Please be careful with indoor tanning

Posted by: Pepose Vision Institute in Eye Care on January 19, 2015

Centers For Disease Control (CDC) Study Links Thousands Of Eye and Skin Injuries To Indoor Tanning.

This time of the year most people notice how pale they have become and think they would look and feel better with a little “glow”. If a nice trip is not in the near future many may seek a tanning bed as the next best thing.

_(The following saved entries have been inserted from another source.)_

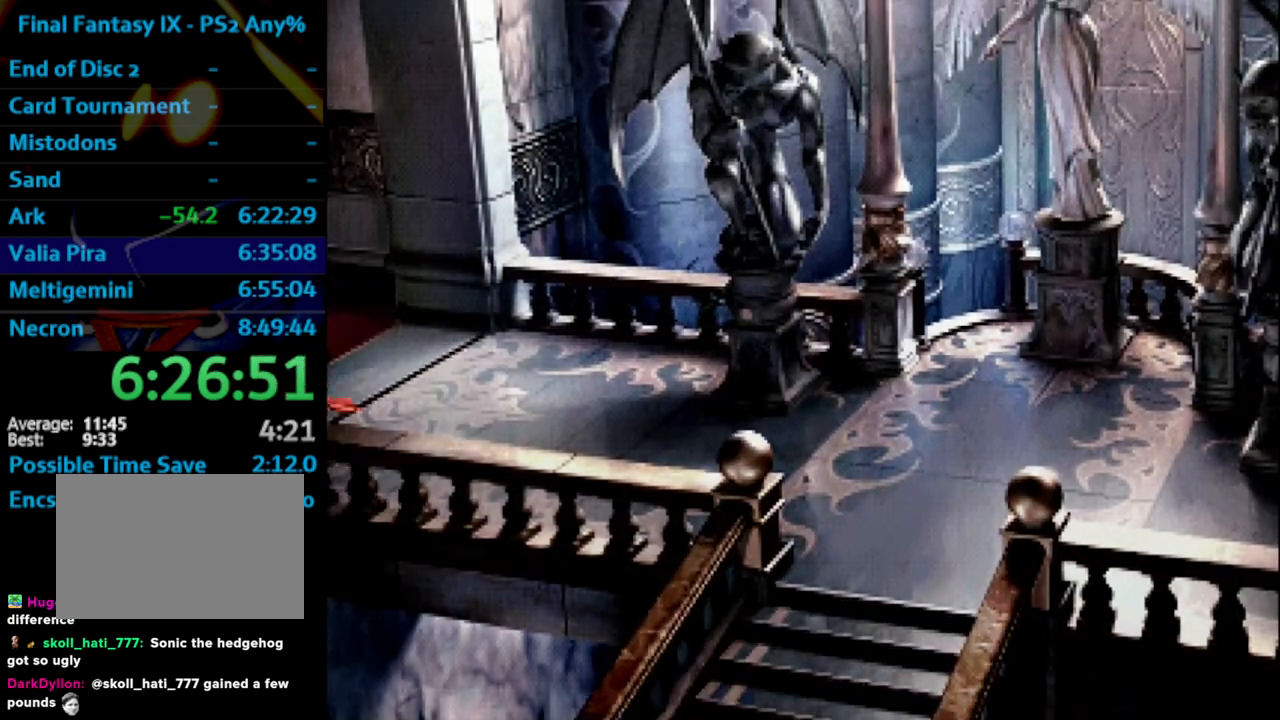
{"buttons": ["DPAD_UP"], "left_stick": "center", "right_stick": "center", "events": [[267, "DPAD_LEFT", "up"], [400, "DPAD_UP", "down"]]}
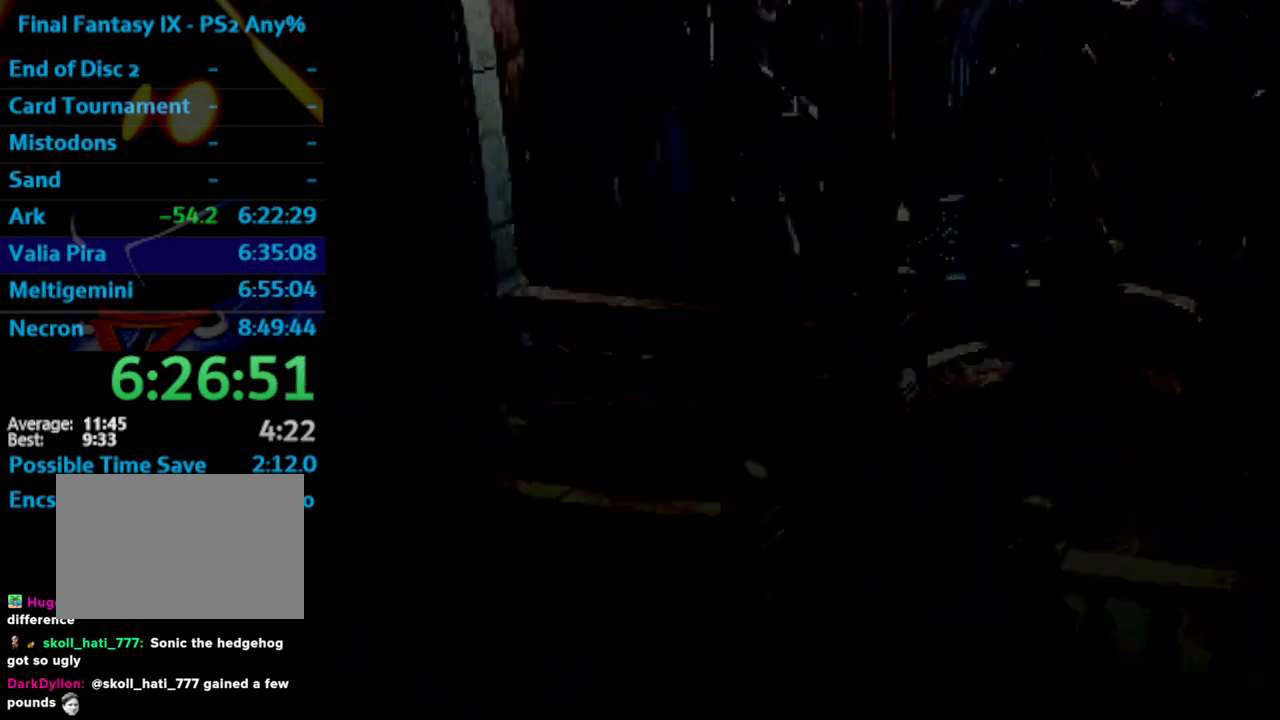
{"buttons": ["DPAD_UP"], "left_stick": "center", "right_stick": "center", "events": []}
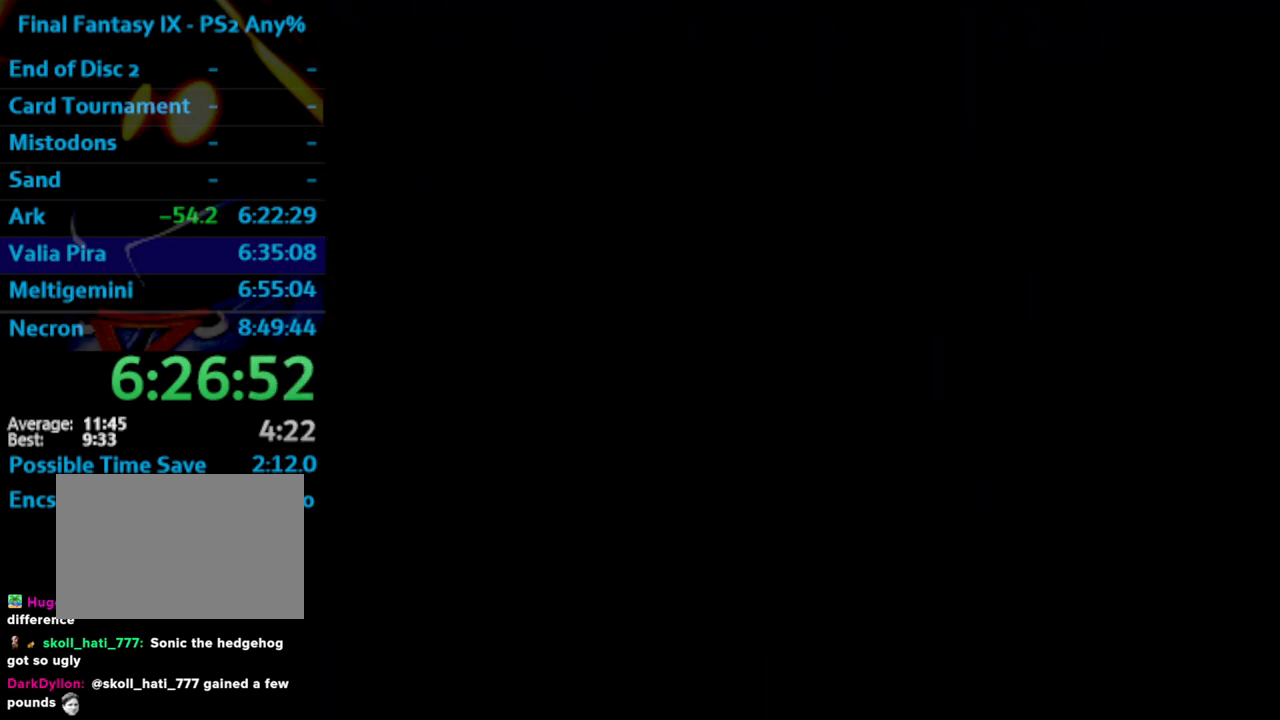
{"buttons": ["DPAD_UP"], "left_stick": "center", "right_stick": "center", "events": []}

A newly released study from the CDC shows skin burns are the most common injury and women are more than four times as likely as men to get hurt, probably because they are, by far, the more common practitioners of “indoor tanning,” according to the new research, published in the Journal of the American Medical Association. Younger adults, aged 18-34, sustain well more than half the injuries, again because they are the most frequent users of tanning beds. One in three women between the ages of 16 and 25 uses a tanning bed at least once a year. Skin burns, which accounted for 80% of injuries, were predictably the most common. Almost 10% of injuries were due to fainting; several people described falling asleep while tanning. About 6% of the injuries were on the eyes—mostly eye burns from excessive UV exposure. The acute injuries also increase the risk of long-term problems. Skin burns raise the risk of later skin cancer, and eye burns increase the chances that a person may develop ocular melanoma. The study is the first to gather data on acute injuries from tanning on a national basis. The CDC analyzed 10 years of national injury data and counted more than 6,000 indoor tanning injuries treated in emergency departments in 2003. The number fell pretty steadily after that, to about 2,000 in 2012. The report states; “We saw plenty of eye injuries,” which “is concerning because it’s not only an acute injury but it also puts you at risk for certain conditions down the road, like cataracts or eye melanoma.” Skin cancer cases have been on the rise and the Food and Drug Administration now requires that tanning beds carry health warnings.

Bottom line is over exposure to any form ultraviolet radiation (UV light) has health risks and should be avoided.